Embrace the “Power of Three” in Content Marketing

Ever since I learned my ABC’s, I have been aware of the beauty, power and symmetry of “the number three” in communications. Many things in life resolve to three. Think of popular culture. Three Little Pigs, Three Blind Mice, Three Stooges, etc. According to Pythagoras and the Pythagorean school, the number three, which they called triad, is the noblest of all digits. In mathematics the triangle has three sides. Cartesian coordinates are x, y, and z. You can probably recite the top three car rental market leaders – Hertz, Avis and Enterprise. You might be able to recall a few other companies, but you have to work to make them top of mind. A story has a beginning, middle and end. And so on. You get the idea.

The brain finds it relatively easy to grasp threes. When I worked in advertising, we always tried to distill our ideas down to three creative concepts. A conservative approach, middle of the road one, and a way-out-there one to push the envelope. Clients appreciated the ability to make a choice, but too many choices made it too hard for them. Four (or more) was too many, and two was too few ( it looked like we hadn’t put much work into the creative exercise). This three idea approach also had an added benefit of helping to gauge how traditional or risky the client was in their tastes without committing totally to one idea.

This thought was reinforced the other day when I attended an excellent webinar sponsored by ShopVisible entitled “Advancing your SEO” (three words, btw). The seminar was about the basics of SEO. But really what caught my attention was the content of the webinar went through the three pillars of SEO – Content, Architecture, and Links. So easy to remember, so easy to communicate. The webinar was thirty minutes long, neatly divided into three, ten minute segments. I love thirty minute meetings. They really force you to get to the point fast. Associating the content into these three sections helped me to visualize every point underneath in a way I could not otherwise have done. Had it been seven pillars I would never have remembered them all.

Memory research supports this premise. From Clara Moskowitz, writing on LiveScience.com

“Early research found the working memory cut-off to be about seven items, which is perhaps why telephone numbers are seven digits long Now scientists think the true capacity is lower when people are not allowed to use tricks like repeating items over and over or grouping items together. ‘For example, when we present phone numbers, we present them in groups of three and four, which helps us to remember the list,’ said University of Missouri-Columbia psychologist Nelson Cowan, who co-led the study with colleagues Jeff Rouder and Richard Morey. ‘That inflates the estimate. We believe we’re approaching the estimate that you get when you cannot group.

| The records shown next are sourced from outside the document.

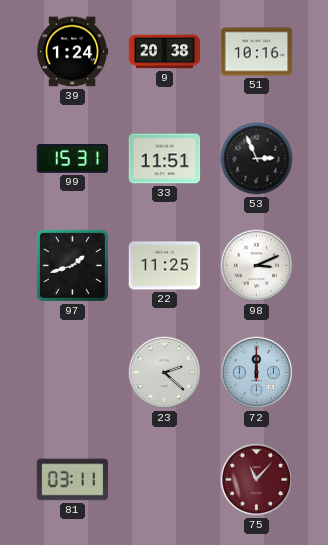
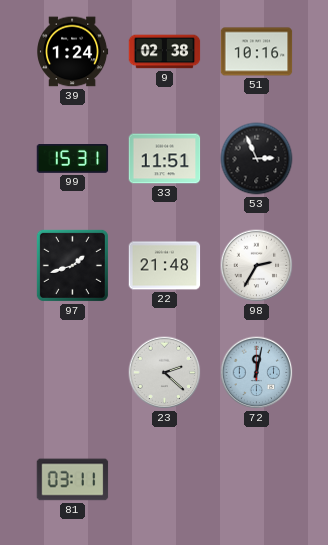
9: 20:38 -> 02:38
22: 11:25 -> 21:48
98: 3:11 -> 2:35
72: 12:00 -> 12:02
75: 11:07 -> none
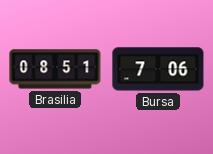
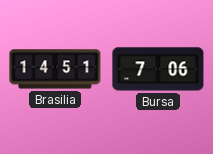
Brasilia: 08:51 -> 14:51
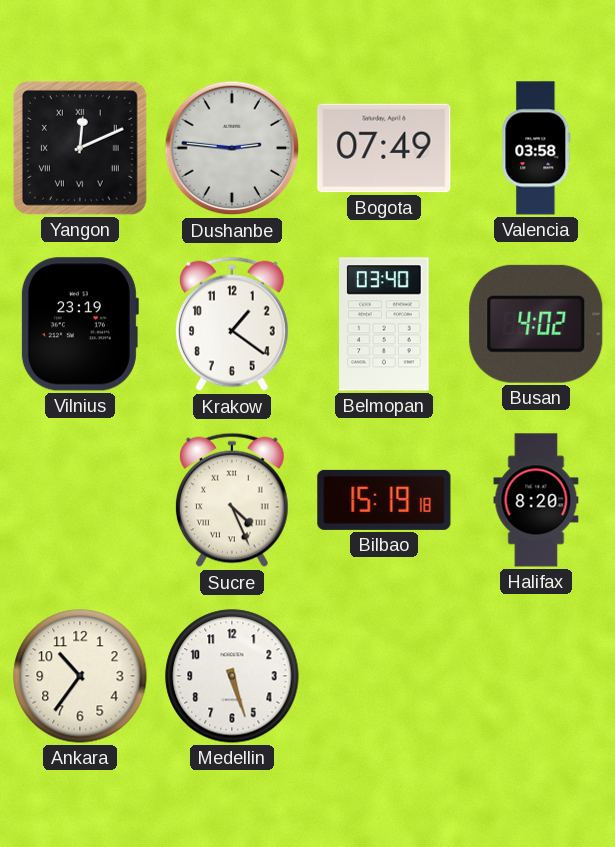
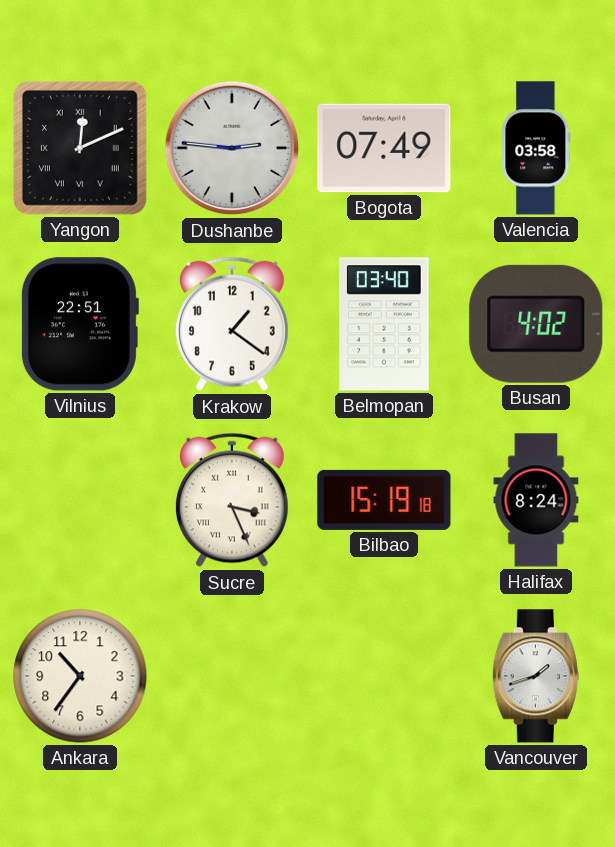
Vilnius: 23:19 -> 22:51
Sucre: 4:26 -> 3:26
Halifax: 8:20 -> 8:24
Medellin: 5:27 -> none
Vancouver: none -> 1:42
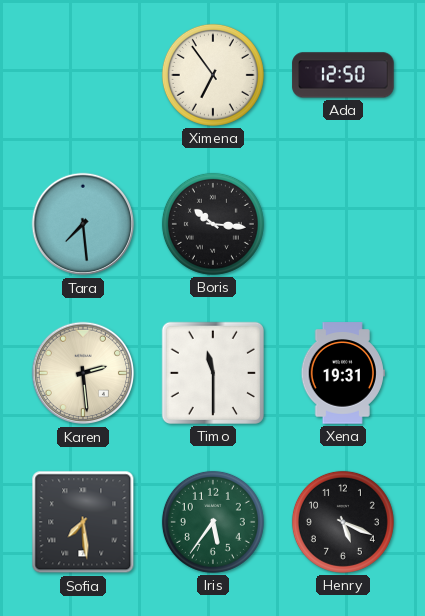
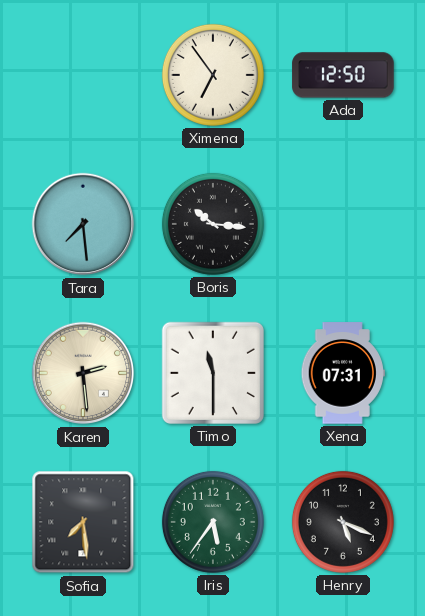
Xena: 19:31 -> 07:31
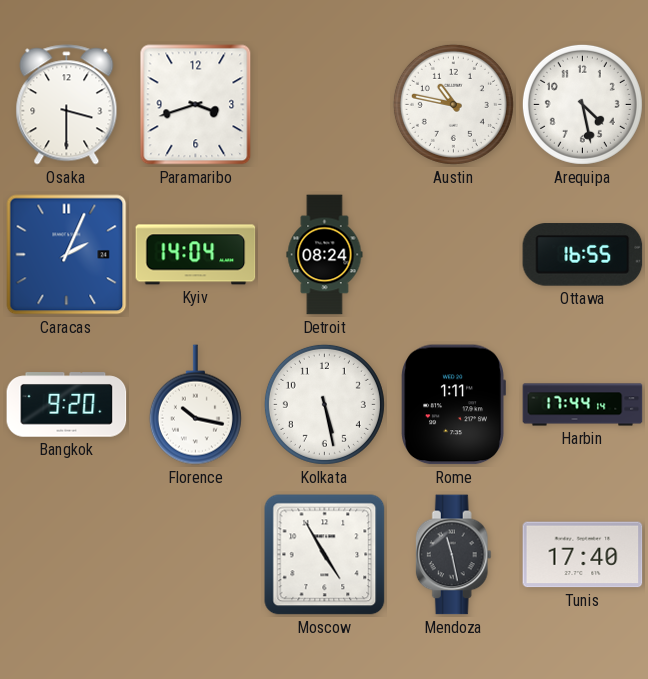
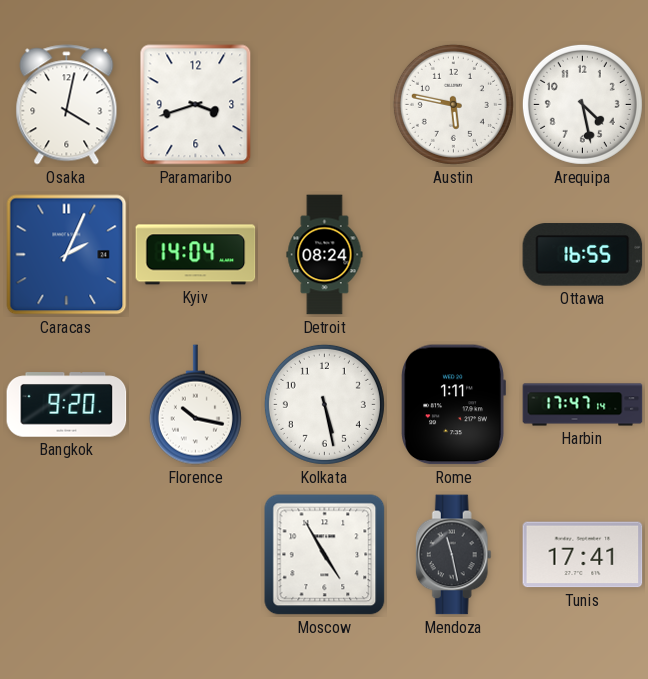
Osaka: 3:30 -> 4:02
Austin: 10:47 -> 5:47
Harbin: 17:44 -> 17:47
Tunis: 17:40 -> 17:41
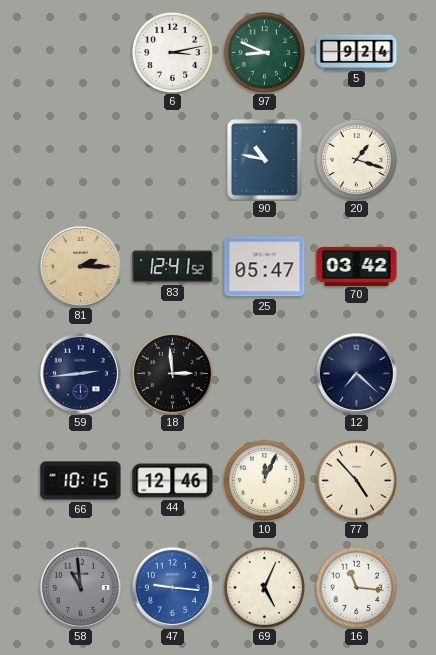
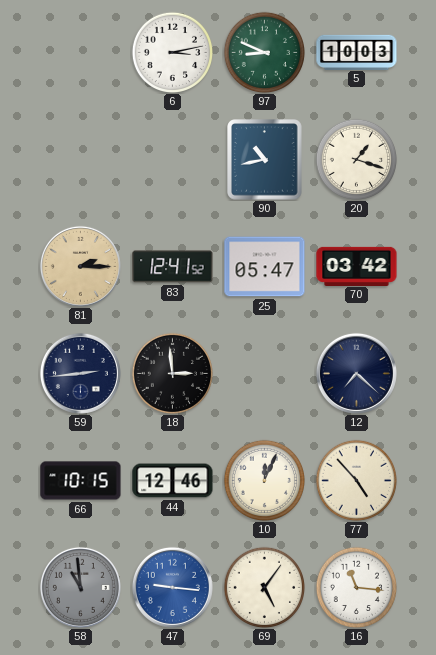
5: 9:24 -> 10:03
90: 10:47 -> 10:43
69: 5:04 -> 5:06
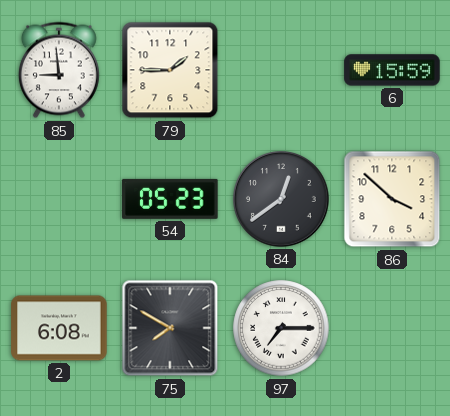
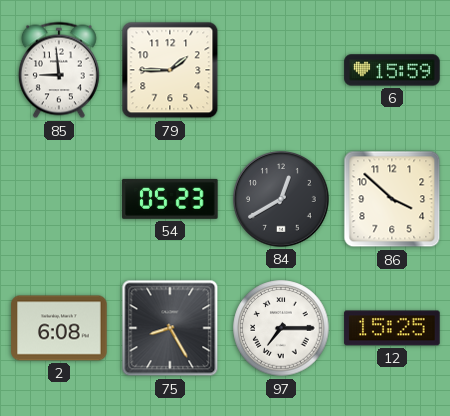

There is some controversy over what the real limit is, but more and more I’ve found people are accepting this kind of limit.’ “

There is a common technique on the web to provide numeric list of things as a way of making them more appealing and compelling. Eleven Reasons Employees Resist Change. Ten Reasons Salespeople Lose Deals. Nine Reasons Not to Drink Soda. Eight Reasons to Get Married. Seven Reasons to Diversify a Workplace. Six Reasons Events in Mali Matter. Five Reasons Droids are Better than iPhones. Four Reasons Not to Drive a Small Car….. Feel free to Google, Bing or Yahoo them yourself.

I don’t know about you but I can’t remember eleven things. Nor do I want to. I would suggest to truly make your communications memorable and improve stickiness with your target markets, three’s the charm.